The Student News Site of University of Texas at Arlington (Department of Communication)

Lone Star Sentinel

The Student News Site of University of Texas at Arlington (Department of Communication)

Lone Star Sentinel

The Student News Site of University of Texas at Arlington (Department of Communication)

Lone Star Sentinel

Growl offers music enthusiasts both live and recorded music at its Arlington store

Vinyl fans, local music aficionados can find their groove
Hannah Murphy
Growl, located at 509 E. Abram St. in Arlington, Texas, sells new and used vinyl and hosts local and visiting bands.

ARLINGTON, Texas—Vinyl enthusiasts and local music fans have been going to Growl for almost seven years to browse used records and tune in for live performances.

Located at 509 E. Abram St., Growl hosts local and visiting bands alike whose music varies from indie rock to punk. As a record store and music venue hybrid, Growl is an inviting place with its walls lined with new and used records along with performance accessories such as a large disco ball, rotating rainbow lights and sound equipment.

But Growl is not in this business alone. It is affiliated with Division Brewing, which is a craft brewery situated in a barn-style building located directly behind Growl.

“If it wasn’t for Division Brewing, this place would not exist,” Growl manager David Waits said.

Growl began showcasing bands with the idea that live music goes hand in hand with many bars and restaurants. Waits said entertainment is a main way to get people to come to a business.

“In a lot of ways, it works,” Waits said. “There’s nights where we’re very well attended and that translates to the business over at the brewery.”

Even though Division Brewery is the foundation of Growl, bands often bring in the foot traffic that helps the brewery, demonstrating the symbiotic nature of the relationship.

One local band named Plum Boys, whose music can be described as retro ‘80s pop, recently performed at Growl for the first time, and members stressed the importance of live performances.

Bandmate Caleb Jackson said live performances allow connection with the audience.

“I think it is the human part of it,” Jackson said. “To be able to have that connection in person from an artist to the people they write music for. I think it’s a very unique thing that can honestly do a lot of good for a lot of people.”

To keep a steady flow of bands each week, Growl both reaches out to artists and also allows them to reach out about future gigs. For Plum Boys, their show was a collaborative effort with another band named North By North.

Fabian Aguilar of the Plum Boys said the group was approached by North By North about the gig.

“The band North By North DM’d us a couple of months ago on our Instagram,” Aguilar said. “They told us about the show and that they were coming down from Chicago.”

Many times at Growl multiple bands perform the same night. But Growl does not like grouping random acts together.

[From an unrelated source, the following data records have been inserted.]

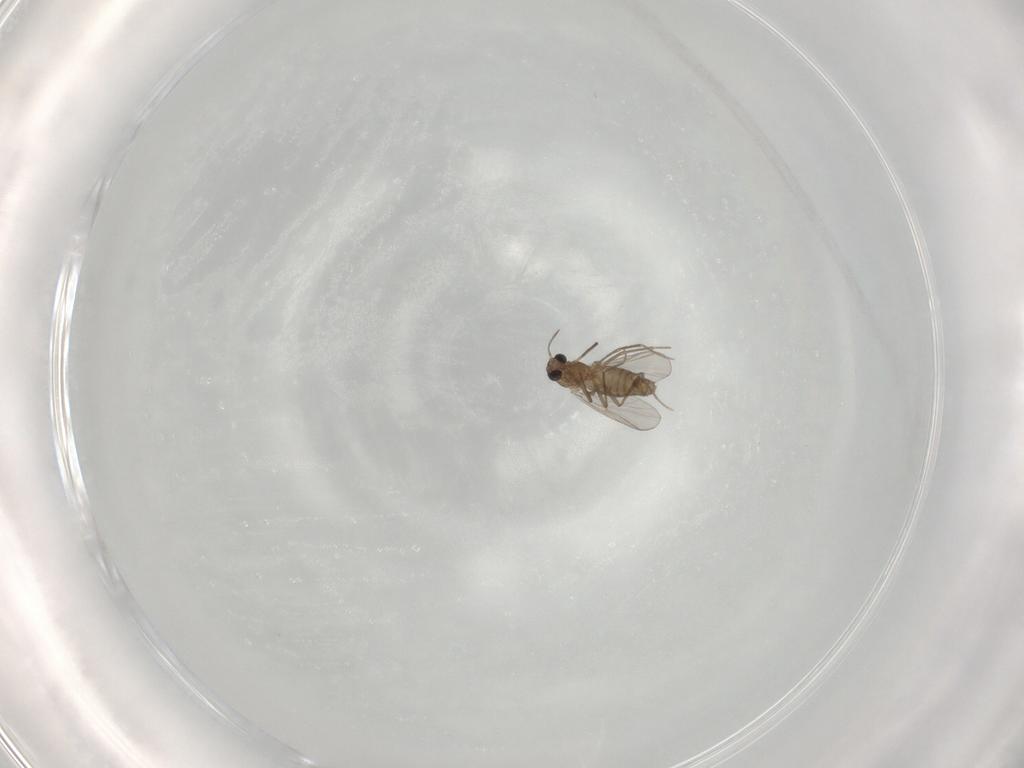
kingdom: Animalia
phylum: Arthropoda
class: Insecta
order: Diptera
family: Chironomidae
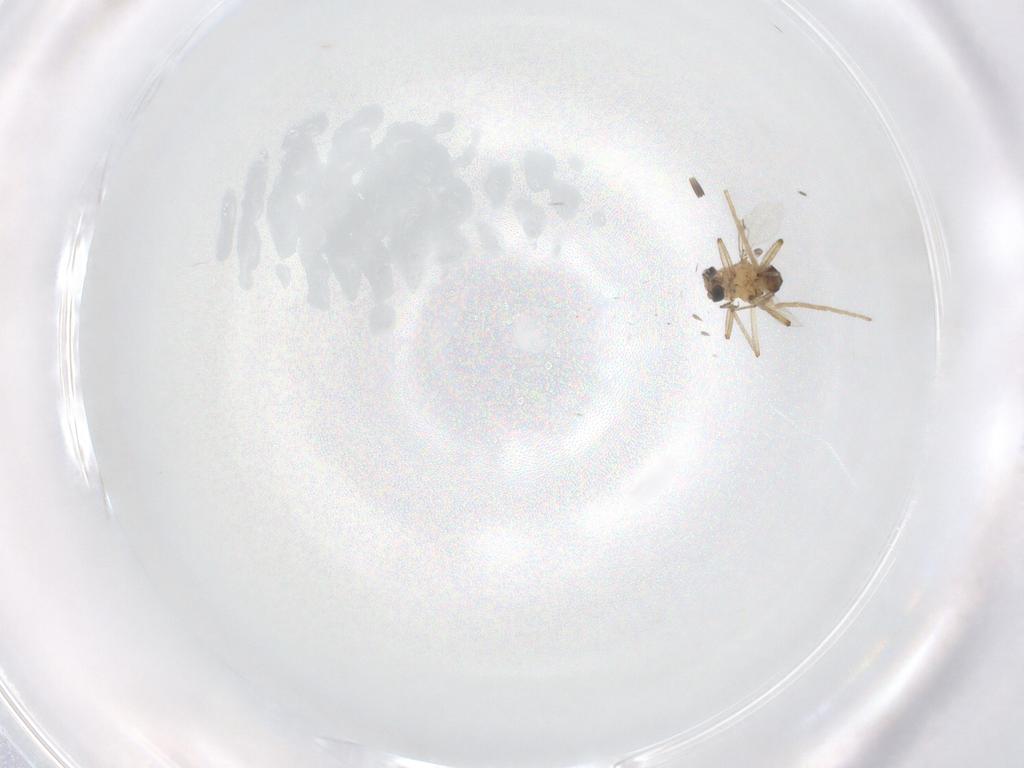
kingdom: Animalia
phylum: Arthropoda
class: Insecta
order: Diptera
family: Ceratopogonidae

So, many bands will reach out to others to achieve a stacked show with up to four groups playing in one evening.

Growl offers music lovers an intimate experience.

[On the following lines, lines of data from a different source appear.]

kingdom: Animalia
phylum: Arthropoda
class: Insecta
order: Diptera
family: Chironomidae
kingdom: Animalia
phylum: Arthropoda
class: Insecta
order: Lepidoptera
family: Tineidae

“We don’t have a stage, so I think when bands play right on the floor with the audience there’s a greater connection,” Waits said.

Waits said the experience of watching local bands can be more fruitful than going to concerts put on by larger bands that have more popularity.

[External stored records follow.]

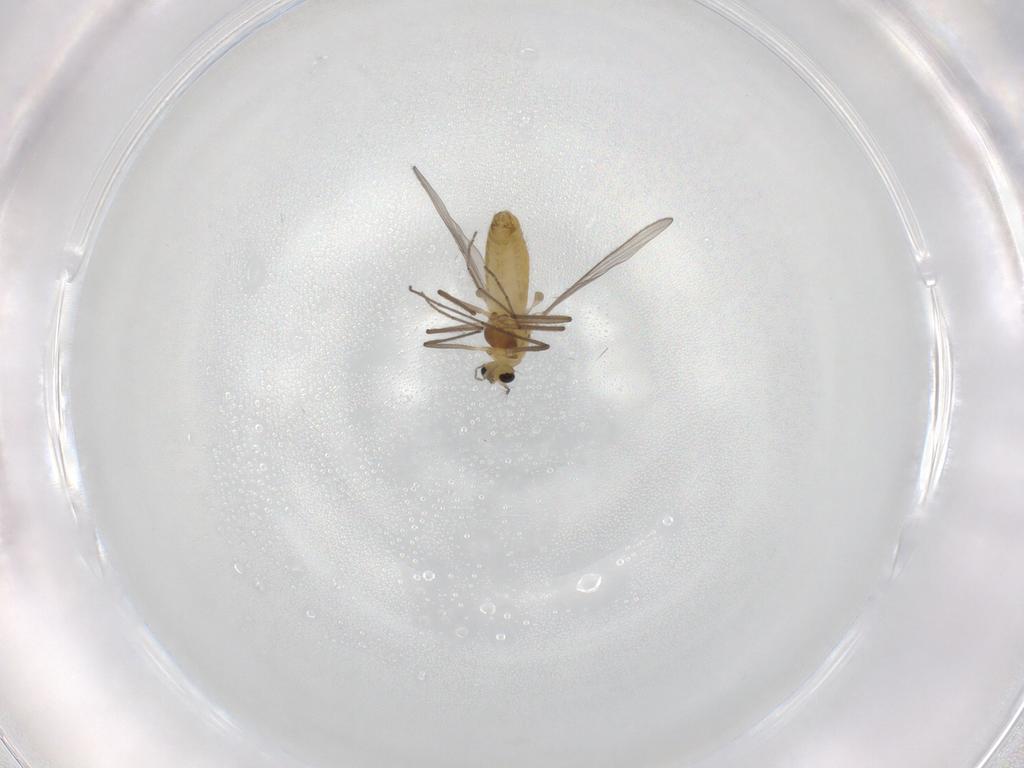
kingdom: Animalia
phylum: Arthropoda
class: Insecta
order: Diptera
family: Chironomidae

“Coming here to see upcoming bands sometimes is more rewarding in the sense that they’re not established,” Waits said. “Sometimes the end reward is more interesting.”

Growl performances are also all-ages events, with the most successful nights being Punk shows.

“We’re one of the few places that allows underage kids to come here and mosh,” Waits said.

Of course, live performances share the spotlight with Growl’s record collection. Growl sells both new and used vinyl. The store also buys used records from the public, depending on the condition. Growl carries genres tailored to a variety of musical tastes, ranging from folk to pop to metal.